More broadly, these findings collectively suggest that apathy among individuals with LLD may be associated with disturbances in SN modulation of large-scale circuits (DMN and executive control network) to facilitate goal-directed behavior. This may cause a failure of network integration,[17,18] leading to difficulties with salience processing, action planning, and behavioral initiation that manifests clinically as apathy.

Select circuit abnormalities associated with apathy at baseline were also associated with individual differences in response to an SSRI treatment trial. Specifically, low pretreatment insula-DLPFC/MCC connectivity was associated with reduced response and remission of depression, while low dACC-DLPFC/PCL connectivity was associated with residual cognitive difficulties on measures of attention and executive function. In exploratory analyses, lower insula-DLPFC/MCC connectivity mediated the association between presence of apathy and poor antidepressant response. Thus, apathy-related variability in rsFC may predispose older adults with depression to persistent mood and cognitive deficits after traditional antidepressant pharmacotherapy. These data suggest that the effectiveness of SSRI treatment in LLD may rely on an intact ability to detect and transmit signals of salience, and highlight SN-executive control network connectivity as a potential therapeutic target for novel interventions.

Limitations

This study has several limitations. There was no longitudinal follow-up after acute treatment and a relatively limited neuropsychological battery, so we cannot establish the persistence of treatment differences nor the specificity of cognitive associations. Although we attempted to exclude participants with mild cognitive impairment, it is possible that some participants may have had mild cognitive impairment that was not detected by our evaluation process. In addition, the study sample size is relatively small and was reduced at follow-up. As such, the longitudinal findings, including the post hoc mediation analyses, should be considered preliminary. Follow-up studies with larger samples using multiple cognitive measures and a more comprehensive diagnostic assessment of apathy[4] will increase confidence in our results. There are also opportunities to optimize our imaging approach. The functional MRI scan was relatively short based on current standards, and a longer multiband acquisition would improve the precision of signal estimation. For cluster-based analyses, we applied a threshold commonly used in clinical trials and studies with modest sample sizes,[43,44,45,46,47,48] although a more conservative threshold would further reduce the risk of type I error.

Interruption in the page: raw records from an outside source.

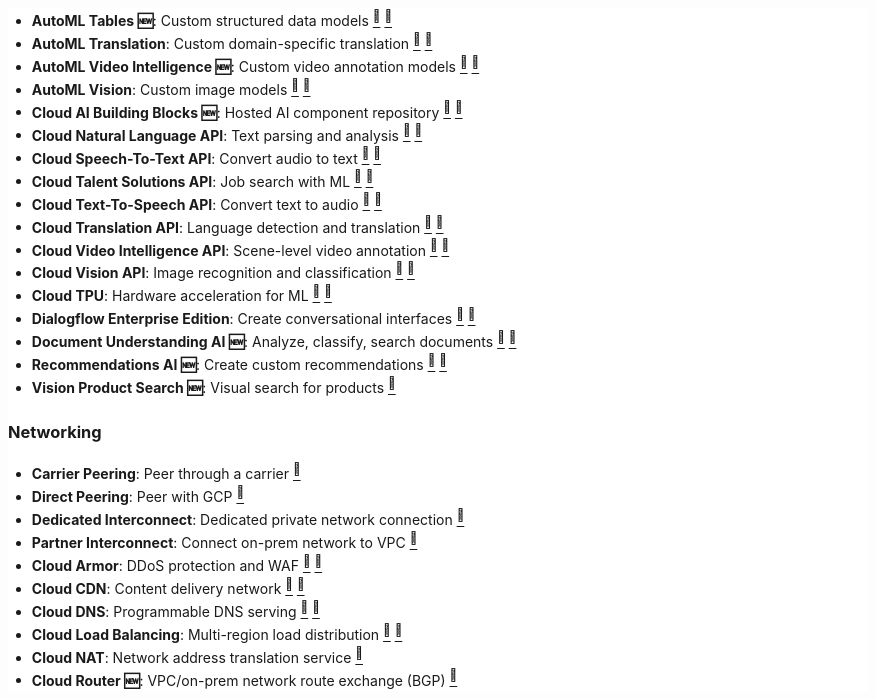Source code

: * **AutoML Tables :new:**: Custom structured data models [<sup>:link:</sup>](https://cloud.google.com/automl-tables/) [<sup>:page_facing_up:</sup>](https://cloud.google.com/automl-tables/docs/)
* **AutoML Translation**: Custom domain-specific translation [<sup>:link:</sup>](https://cloud.google.com/translate/) [<sup>:page_facing_up:</sup>](https://cloud.google.com/translate/docs/)
* **AutoML Video Intelligence :new:**: Custom video annotation models [<sup>:link:</sup>](https://cloud.google.com/video-intelligence/) [<sup>:page_facing_up:</sup>](https://cloud.google.com/video-intelligence/automl/docs/)
* **AutoML Vision**: Custom image models [<sup>:link:</sup>](https://cloud.google.com/automl/) [<sup>:page_facing_up:</sup>](https://cloud.google.com/automl/docs/)
* **Cloud AI Building Blocks :new:**: Hosted AI component repository [<sup>:link:</sup>](https://cloud.google.com/ai-hub/) [<sup>:page_facing_up:</sup>](https://cloud.google.com/ai-hub/docs/)
* **Cloud Natural Language API**: Text parsing and analysis [<sup>:link:</sup>](https://cloud.google.com/natural-language/) [<sup>:page_facing_up:</sup>](https://cloud.google.com/natural-language/docs/)
* **Cloud Speech-To-Text API**: Convert audio to text [<sup>:link:</sup>](https://cloud.google.com/speech/) [<sup>:page_facing_up:</sup>](https://cloud.google.com/speech/docs/)
* **Cloud Talent Solutions API**: Job search with ML [<sup>:link:</sup>](https://cloud.google.com/job-discovery/) [<sup>:page_facing_up:</sup>](https://cloud.google.com/job-discovery/docs/)
* **Cloud Text-To-Speech API**: Convert text to audio [<sup>:link:</sup>](https://cloud.google.com/text-to-speech/) [<sup>:page_facing_up:</sup>](https://cloud.google.com/text-to-speech/docs/)
* **Cloud Translation API**: Language detection and translation [<sup>:link:</sup>](https://cloud.google.com/translate/) [<sup>:page_facing_up:</sup>](https://cloud.google.com/translate/docs/)
* **Cloud Video Intelligence API**: Scene-level video annotation [<sup>:link:</sup>](https://cloud.google.com/video-intelligence/) [<sup>:page_facing_up:</sup>](https://cloud.google.com/video-intelligence/docs/)
* **Cloud Vision API**: Image recognition and classification [<sup>:link:</sup>](https://cloud.google.com/vision/) [<sup>:page_facing_up:</sup>](https://cloud.google.com/vision/docs/)
* **Cloud TPU**: Hardware acceleration for ML [<sup>:link:</sup>](https://cloud.google.com/tpu/) [<sup>:page_facing_up:</sup>](https://cloud.google.com/tpu/docs/)
* **Dialogflow Enterprise Edition**: Create conversational interfaces [<sup>:link:</sup>](https://cloud.google.com/dialogflow-enterprise/) [<sup>:page_facing_up:</sup>](https://cloud.google.com/dialogflow-enterprise/docs/)
* **Document Understanding AI :new:**: Analyze, classify, search documents [<sup>:link:</sup>](https://cloud.google.com/solutions/document-understanding/) [<sup>:page_facing_up:</sup>](https://cloud.google.com/document-understanding/docs/)
* **Recommendations AI :new:**: Create custom recommendations [<sup>:link:</sup>](https://cloud.google.com/recommendations/) [<sup>:page_facing_up:</sup>](https://cloud.google.com/recommendations-ai/docs/)
* **Vision Product Search :new:**: Visual search for products [<sup>:page_facing_up:</sup>](https://cloud.google.com/vision/product-search/docs/)

### Networking 
  
* **Carrier Peering**: Peer through a carrier [<sup>:page_facing_up:</sup>](https://cloud.google.com/interconnect/docs/how-to/carrier-peering)
* **Direct Peering**: Peer with GCP [<sup>:page_facing_up:</sup>](https://cloud.google.com/interconnect/docs/how-to/direct-peering)
* **Dedicated Interconnect**: Dedicated private network connection [<sup>:page_facing_up:</sup>](https://cloud.google.com/interconnect/docs/details/dedicated)
* **Partner Interconnect**: Connect on-prem network to VPC [<sup>:page_facing_up:</sup>](https://cloud.google.com/interconnect/docs/concepts/partner-overview)
* **Cloud Armor**: DDoS protection and WAF [<sup>:link:</sup>](https://cloud.google.com/armor/) [<sup>:page_facing_up:</sup>](https://cloud.google.com/armor/docs/)
* **Cloud CDN**: Content delivery network [<sup>:link:</sup>](https://cloud.google.com/cdn/) [<sup>:page_facing_up:</sup>](https://cloud.google.com/cdn/docs/)
* **Cloud DNS**: Programmable DNS serving [<sup>:link:</sup>](https://cloud.google.com/dns/) [<sup>:page_facing_up:</sup>](https://cloud.google.com/dns/docs/)
* **Cloud Load Balancing**: Multi-region load distribution [<sup>:link:</sup>](https://cloud.google.com/load-balancing/) [<sup>:page_facing_up:</sup>](https://cloud.google.com/load-balancing/docs/)
* **Cloud NAT**: Network address translation service [<sup>:page_facing_up:</sup>](https://cloud.google.com/nat/docs/overview/)
* **Cloud Router :new:**: VPC/on-prem network route exchange (BGP) [<sup>:page_facing_up:</sup>](https://cloud.google.com/router/docs/)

We applied a hypothesis-driven, seed-to-whole-brain rsFC approach focused on the SN. Future studies evaluating other networks that may be disrupted in apathy, including the reward network,[16,58] will provide further insights into its etiopathogenesis.

Conclusions

This secondary analysis of a nonrandomized clinical trial suggests that disturbances in connectivity among a core set of brain networks that support motivated behavior (SN, DMN, and executive control network) may give rise to apathy and predispose depressed older adults to poor response to first-line pharmacotherapies. These findings contribute to our understanding of the functional neuroanatomy of motivational disturbances in depression and the network pathways linking apathy to poor clinical outcomes in LLD. Novel interventions that modulate interactions among affected circuits may help to improve clinical outcomes in this distinct subgroup of older adults with depression, for whom few effective treatments exist.